A former version of the bill failed in the Senate last week, when Republicans rejected the lackluster border-securing proposal that was laden with foreign aid totaling $118 billion, a mere $20 billion of which would be available for border spending.

Critics noted that the funds likely would not have been spent to close the border, but rather to facilitate the asylum process that illegal immigrants have exploited. Homeland Security Secretary Alejandro Mayorkas said no new funding would be used to deport illegals.

The bill on Sunday passed through the Senate with 67 votes, advancing to the next stage, which could cut into a planned two-week recess for the legislators, putting greater pressure on them to simply rubber-stamp it.

Earlier in the day, Sen. Chris Murphy, D-Conn., predicted on CBS’s Face the Nation that it would clear the Senate.

“We’ve already moved past several procedural hurdles that require 60 votes,” Murphy said. “I think there will be 60 votes in the end.”

 

 

Nonetheless, several GOP lawmakers voiced strong opposition to it, including Sen. JD Vance, R-Ohio, who warned that Democrats appeared to be laying a trap for President Donald Trump if he were to be re-elected in November.

Sen. Marco Rubio, R-Fla., argued in a Sunday CNN appearance that America’s leaders needed to consider protecting the American people domestically before concerning themselves with the destruction of foreign monsters.

“If we secure our own border here in the United States, I’ve said … we should help Ukraine,” Rubio said. “My problem is this: Before we do these things we have to make Americans a priority again.”

According to a Washington Post report, $60 billion from the bill is earmarked for Ukraine aid.
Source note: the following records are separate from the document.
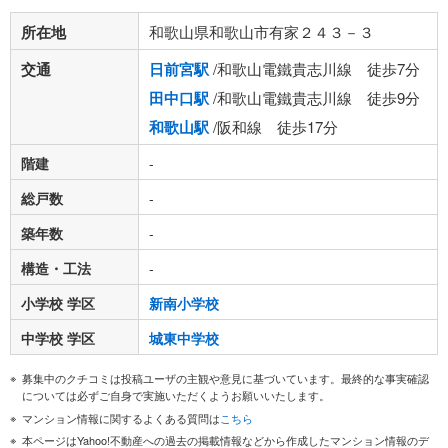
所在地
和歌山県和歌山市有家２４３－３
交通
日前宮駅
/和歌山電鐵貴志川線 徒歩7分
田中口駅
/和歌山電鐵貴志川線 徒歩9分
和歌山駅
/阪和線 徒歩17分
階建
-
総戸数
-
築年数
-
構造・工法
-
小学校 学区
新南小学校
中学校 学区
城東中学校
募集中のクチコミは投稿ユーザの主観や意見に基づいています。最終的な事実確認
については必ずご自身で実施いただくようお願いいたします。
マンション情報に関するよくある質問は
こちら
本ページはYahoo!不動産への過去の掲載情報などから作成したマンション情報のデ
As of December 2023, America had sent over $79 billion to the eastern European nation, Newsweek claimed, citing Germany’s globalist Kiel Institute for the World Economy as its source.

However, some have put the total price tag much higher since the Biden administration’s refusal to track where the aid is going and how it is being spent has resulted in murky and unreliable bookkeeping from the State Department and the Pentagon.